[[ Data excerpts, beginning ]]

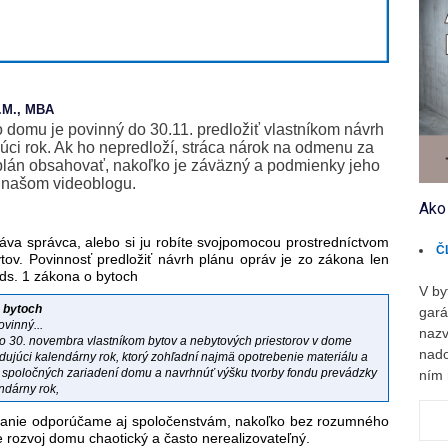
L.M., MBA
domu je povinný do 30.11. predložiť vlastníkom návrh
úci rok. Ak ho nepredloží, stráca nárok na odmenu za
 plán obsahovať, nakoľko je záväzný a podmienky jeho
v našom videoblogu.
Ako
náva správca, alebo si ju robíte svojpomocou prostredníctvom
Č
ytov. Povinnosť predložiť návrh plánu opráv je zo zákona len
ds. 1 zákona o bytoch
V by
o bytoch
gará
vinný...
nazv
do 30. novembra vlastníkom bytov a nebytových priestorov v dome
nado
dujúci kalendárny rok, ktorý zohľadní najmä opotrebenie materiálu a
 spoločných zariadení domu a navrhnúť výšku tvorby fondu prevádzky
ním 
ndárny rok,
vanie odporúčame aj spoločenstvám, nakoľko bez rozumného
e rozvoj domu chaotický a často nerealizovateľný.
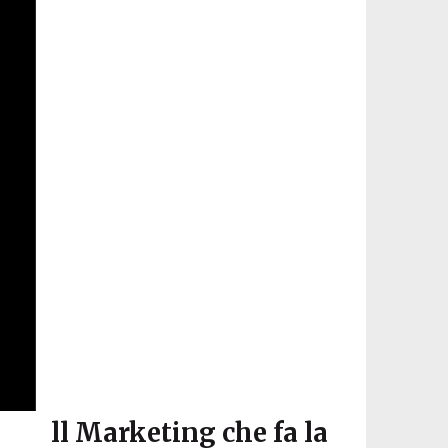
ll Marketing che fa la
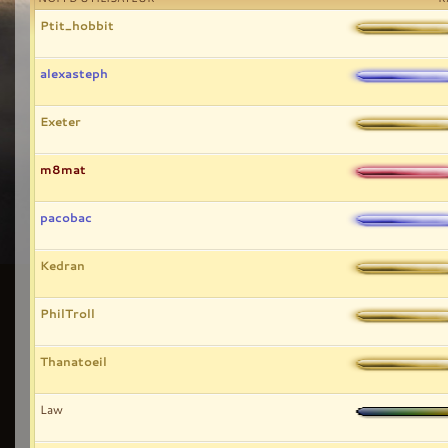
Ptit_hobbit
alexasteph
Exeter
m8mat
pacobac
Kedran
PhilTroll
Thanatoeil
Law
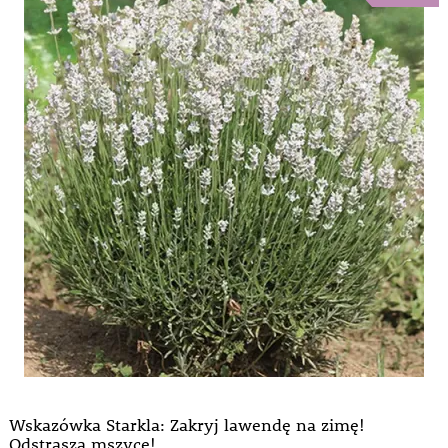
Wskazówka Starkla: Zakryj lawendę na zimę!
Odstrasza mszyce!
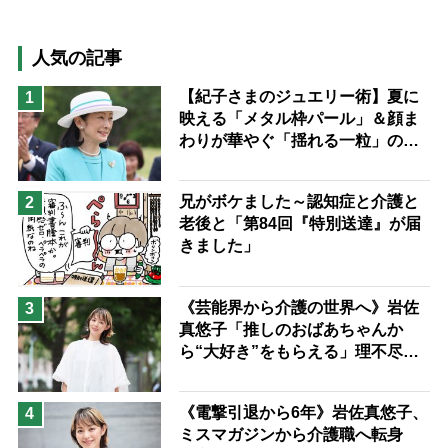
高木ブー
ケアマネジャー
猫が母になつきません
人気の記事
息子の遠距離介護サバイバル術
【紀子さまのジュエリー術】夏に
1
映える「メタル枠パール」＆顔ま
兄がボケました
便利なサービス
わりが華やぐ「揺れる一粒」の使
予防法
い分け方
兄がボケました～認知症と介護と
2
老後と「第84回『特別送達』が届
きました」
《芸能界から介護の世界へ》岩佐
3
真悠子「推しのおばあちゃんか
ら“大好き”をもらえる」理不尽さ
も吹き飛ぶ“やりがい”、介護の現
場は「愛おしい」
《電撃引退から6年》岩佐真悠子、
4
ミスマガジンから介護職へ転身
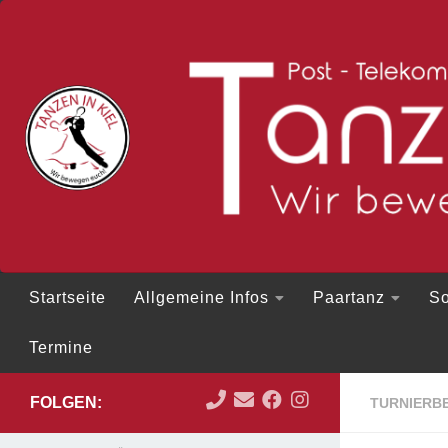
Zum Inhalt springen
Startseite
Allgemeine Infos
Paartanz
So
Termine
FOLGEN:
TURNIERBE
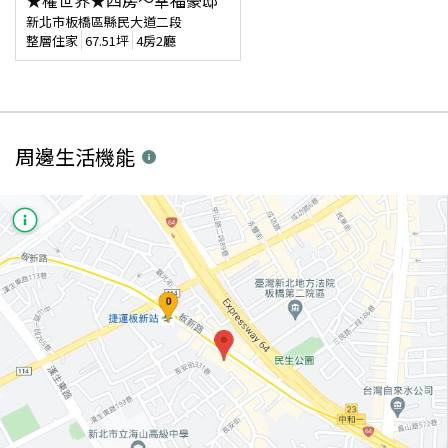
★權世界★四房～幸福豪邸
新北市板橋區縣民大道二段
整層住家
67.51
坪
4房2廳
周邊生活機能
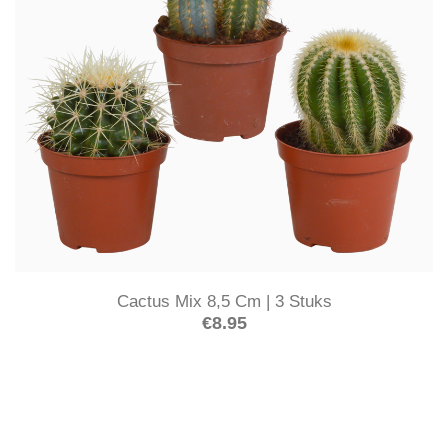
Cactus Mix 8,5 Cm | 3 Stuks
€
8.95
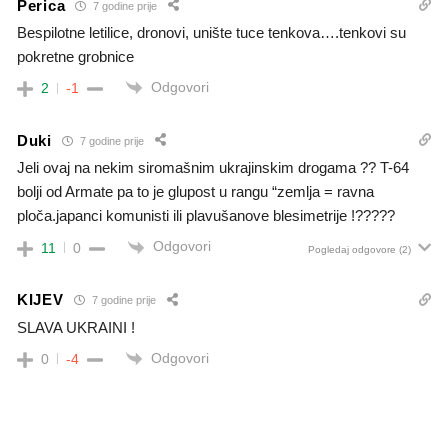
Perica
7 godine prije
Bespilotne letilice, dronovi, unište tuce tenkova….tenkovi su
pokretne grobnice
Odgovori
2
-1
Duki
7 godine prije
Jeli ovaj na nekim siromašnim ukrajinskim drogama ?? T-64
bolji od Armate pa to je glupost u rangu “zemlja = ravna
ploča.japanci komunisti ili plavušanove blesimetrije !?????
Odgovori
11
0
Pogledaj odgovore
(2)
KIJEV
7 godine prije
SLAVA UKRAINI !
Odgovori
0
-4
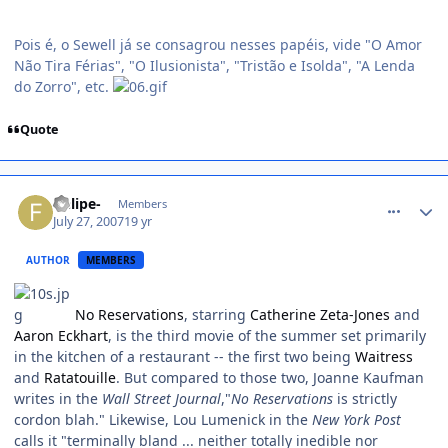
Pois é, o Sewell já se consagrou nesses papéis, vide "O Amor
Não Tira Férias", "O Ilusionista", "Tristão e Isolda", "A Lenda
do Zorro", etc.
Quote
comment_529088
-felipe-
Members
July 27, 2007
19 yr
AUTHOR
MEMBERS
No Reservations
, starring
Catherine Zeta-Jones
and
Aaron Eckhart
, is the third movie of the summer set primarily
in the kitchen of a restaurant -- the first two being
Waitress
and
Ratatouille
. But compared to those two, Joanne Kaufman
writes in the
Wall Street Journal
,"
No Reservations
is strictly
cordon blah." Likewise, Lou Lumenick in the
New York Post
calls it "terminally bland ... neither totally inedible nor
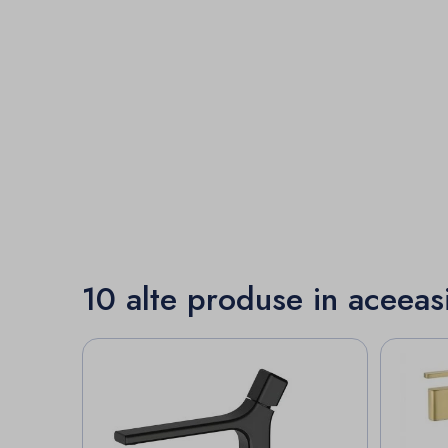
10 alte produse in aceeas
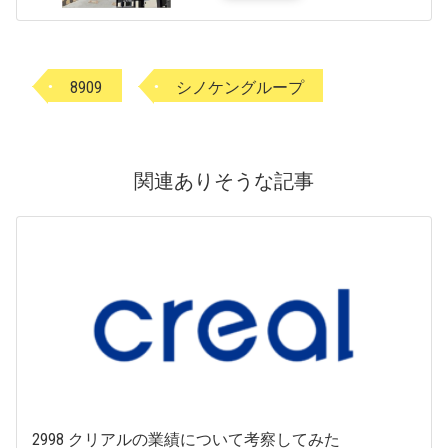
8909
シノケングループ
関連ありそうな記事
2998 クリアルの業績について考察してみた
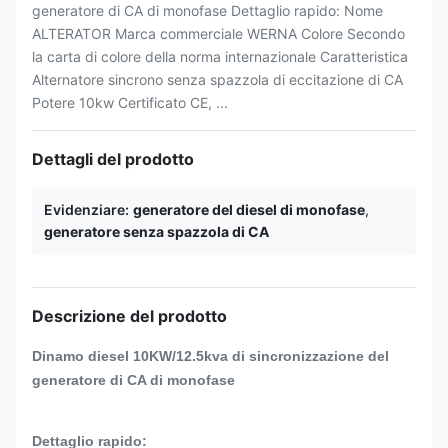
generatore di CA di monofase Dettaglio rapido: Nome
ALTERATOR Marca commerciale WERNA Colore Secondo
la carta di colore della norma internazionale Caratteristica
Alternatore sincrono senza spazzola di eccitazione di CA
Potere 10kw Certificato CE, ...
Dettagli del prodotto
Evidenziare:
generatore del diesel di monofase
,
generatore senza spazzola di CA
Descrizione del prodotto
Dinamo
diesel
10KW/12.5kva di
sincronizzazione del
generatore di CA di
monofase
Dettaglio rapido:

[[ Data excerpts, end ]]

Arrange the text lines of the items as a JSON list of strings, one string per line, skipping blank lines. Begin with the line containing "10 alte produse in aceeas", continue through the end of the items, and leave out the pictures.

[
  "10 alte produse in aceeas",
  "8909",
  "シノケングループ",
  "関連ありそうな記事",
  "2998 クリアルの業績について考察してみた",
  "generatore di CA di monofase Dettaglio rapido: Nome",
  "ALTERATOR Marca commerciale WERNA Colore Secondo",
  "la carta di colore della norma internazionale Caratteristica",
  "Alternatore sincrono senza spazzola di eccitazione di CA",
  "Potere 10kw Certificato CE, ...",
  "Dettagli del prodotto",
  "Evidenziare:",
  "generatore del diesel di monofase",
  ",",
  "generatore senza spazzola di CA",
  "Descrizione del prodotto",
  "Dinamo",
  "diesel",
  "10KW/12.5kva di",
  "sincronizzazione del",
  "generatore di CA di",
  "monofase",
  "Dettaglio rapido:"
]